Please write out the listing exactly, leaving each picture out.

* Dataset content
◇ ◇ ◇ ◇ ◇ ◇ ◇
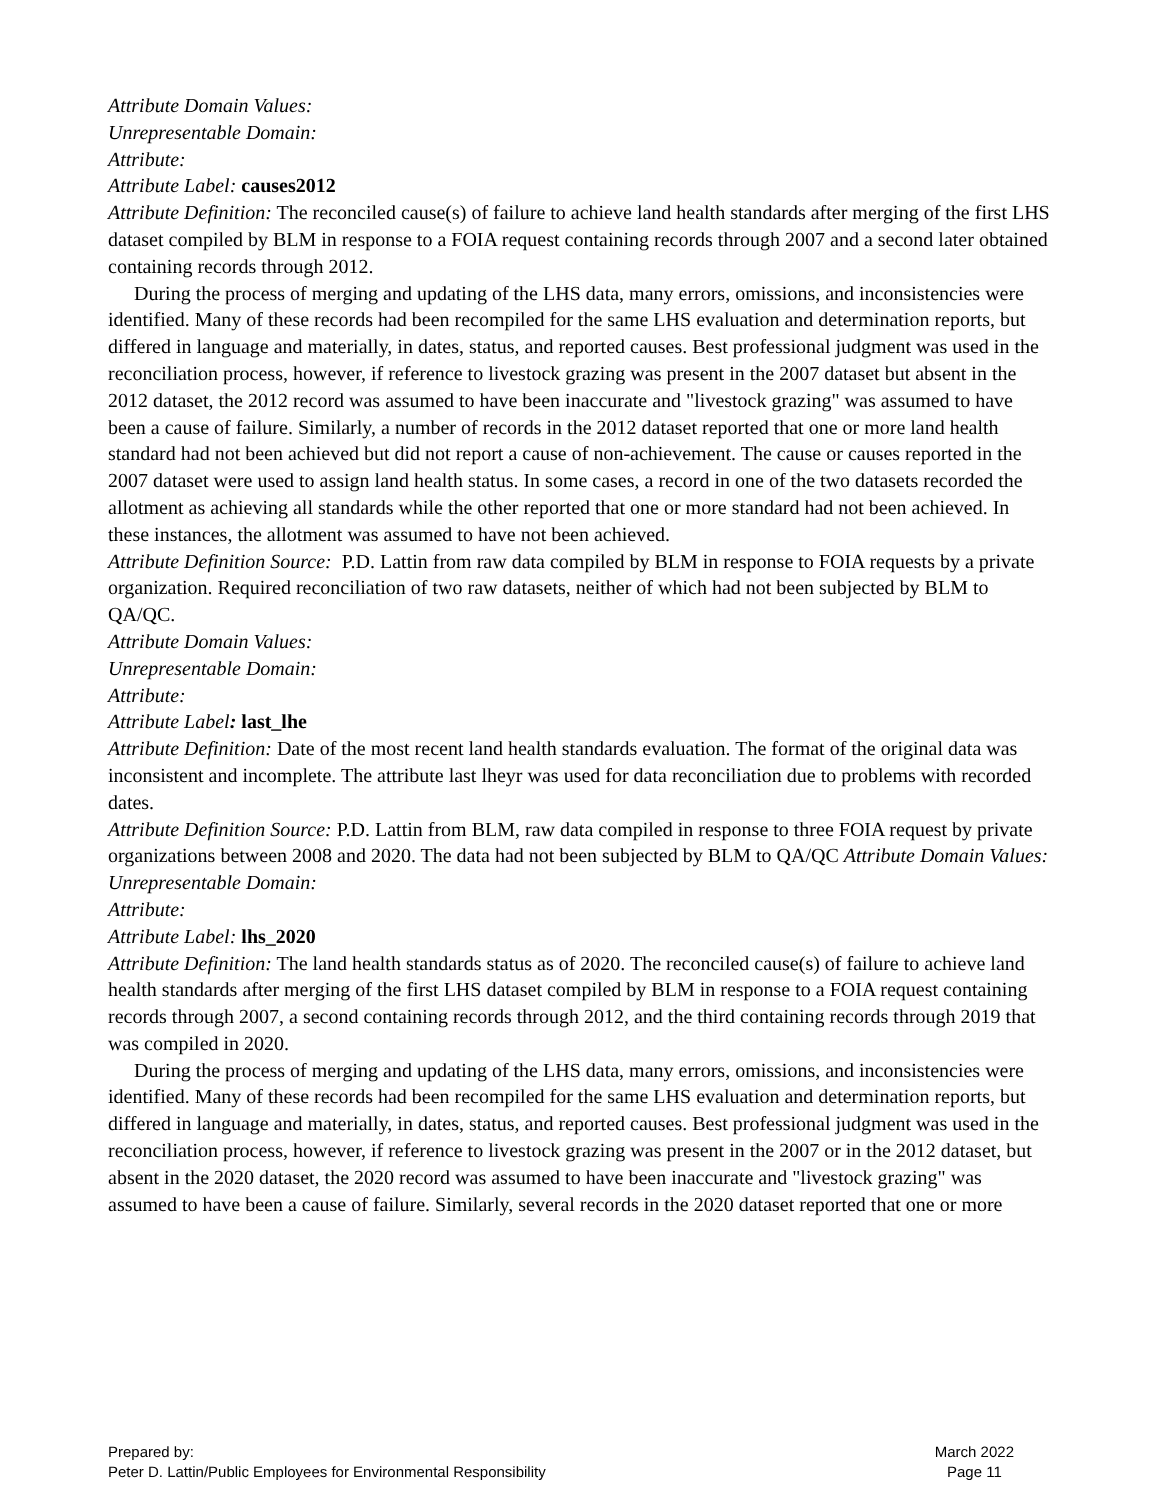Attribute Domain Values:
Unrepresentable Domain:
Attribute:
Attribute Label: causes2012
Attribute Definition: The reconciled cause(s) of failure to achieve land health standards after merging of the first LHS dataset compiled by BLM in response to a FOIA request containing records through 2007 and a second later obtained containing records through 2012.
During the process of merging and updating of the LHS data, many errors, omissions, and inconsistencies were identified. Many of these records had been recompiled for the same LHS evaluation and determination reports, but differed in language and materially, in dates, status, and reported causes. Best professional judgment was used in the reconciliation process, however, if reference to livestock grazing was present in the 2007 dataset but absent in the 2012 dataset, the 2012 record was assumed to have been inaccurate and "livestock grazing" was assumed to have been a cause of failure. Similarly, a number of records in the 2012 dataset reported that one or more land health standard had not been achieved but did not report a cause of non-achievement. The cause or causes reported in the 2007 dataset were used to assign land health status. In some cases, a record in one of the two datasets recorded the allotment as achieving all standards while the other reported that one or more standard had not been achieved. In these instances, the allotment was assumed to have not been achieved.
Attribute Definition Source: P.D. Lattin from raw data compiled by BLM in response to FOIA requests by a private organization. Required reconciliation of two raw datasets, neither of which had not been subjected by BLM to QA/QC.
Attribute Domain Values:
Unrepresentable Domain:
Attribute:
Attribute Label: last_lhe
Attribute Definition: Date of the most recent land health standards evaluation. The format of the original data was inconsistent and incomplete. The attribute last lheyr was used for data reconciliation due to problems with recorded dates.
Attribute Definition Source: P.D. Lattin from BLM, raw data compiled in response to three FOIA request by private organizations between 2008 and 2020. The data had not been subjected by BLM to QA/QC Attribute Domain Values:
Unrepresentable Domain:
Attribute:
Attribute Label: lhs_2020
Attribute Definition: The land health standards status as of 2020. The reconciled cause(s) of failure to achieve land health standards after merging of the first LHS dataset compiled by BLM in response to a FOIA request containing records through 2007, a second containing records through 2012, and the third containing records through 2019 that was compiled in 2020.
During the process of merging and updating of the LHS data, many errors, omissions, and inconsistencies were identified. Many of these records had been recompiled for the same LHS evaluation and determination reports, but differed in language and materially, in dates, status, and reported causes. Best professional judgment was used in the reconciliation process, however, if reference to livestock grazing was present in the 2007 or in the 2012 dataset, but absent in the 2020 dataset, the 2020 record was assumed to have been inaccurate and "livestock grazing" was assumed to have been a cause of failure. Similarly, several records in the 2020 dataset reported that one or more
Prepared by:
Peter D. Lattin/Public Employees for Environmental Responsibility
March 2022
Page 11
◇ ◇ ◇ ◇ ◇ ◇ ◇
* Written answer
Attribute Domain Values:
Unrepresentable Domain:
Attribute:
Attribute Label: causes2012
Attribute Definition: The reconciled cause(s) of failure to achieve land health standards after merging of the first LHS dataset compiled by BLM in response to a FOIA request containing records through 2007 and a second later obtained containing records through 2012.
During the process of merging and updating of the LHS data, many errors, omissions, and inconsistencies were identified. Many of these records had been recompiled for the same LHS evaluation and determination reports, but differed in language and materially, in dates, status, and reported causes. Best professional judgment was used in the reconciliation process, however, if reference to livestock grazing was present in the 2007 dataset but absent in the 2012 dataset, the 2012 record was assumed to have been inaccurate and "livestock grazing" was assumed to have been a cause of failure. Similarly, a number of records in the 2012 dataset reported that one or more land health standard had not been achieved but did not report a cause of non-achievement. The cause or causes reported in the 2007 dataset were used to assign land health status. In some cases, a record in one of the two datasets recorded the allotment as achieving all standards while the other reported that one or more standard had not been achieved. In these instances, the allotment was assumed to have not been achieved.
Attribute Definition Source: P.D. Lattin from raw data compiled by BLM in response to FOIA requests by a private organization. Required reconciliation of two raw datasets, neither of which had not been subjected by BLM to QA/QC.
Attribute Domain Values:
Unrepresentable Domain:
Attribute:
Attribute Label: last_lhe
Attribute Definition: Date of the most recent land health standards evaluation. The format of the original data was inconsistent and incomplete. The attribute last lheyr was used for data reconciliation due to problems with recorded dates.
Attribute Definition Source: P.D. Lattin from BLM, raw data compiled in response to three FOIA request by private organizations between 2008 and 2020. The data had not been subjected by BLM to QA/QC Attribute Domain Values:
Unrepresentable Domain:
Attribute:
Attribute Label: lhs_2020
Attribute Definition: The land health standards status as of 2020. The reconciled cause(s) of failure to achieve land health standards after merging of the first LHS dataset compiled by BLM in response to a FOIA request containing records through 2007, a second containing records through 2012, and the third containing records through 2019 that was compiled in 2020.
During the process of merging and updating of the LHS data, many errors, omissions, and inconsistencies were identified. Many of these records had been recompiled for the same LHS evaluation and determination reports, but differed in language and materially, in dates, status, and reported causes. Best professional judgment was used in the reconciliation process, however, if reference to livestock grazing was present in the 2007 or in the 2012 dataset, but absent in the 2020 dataset, the 2020 record was assumed to have been inaccurate and "livestock grazing" was assumed to have been a cause of failure. Similarly, several records in the 2020 dataset reported that one or more
Prepared by:
Peter D. Lattin/Public Employees for Environmental Responsibility
March 2022
Page 11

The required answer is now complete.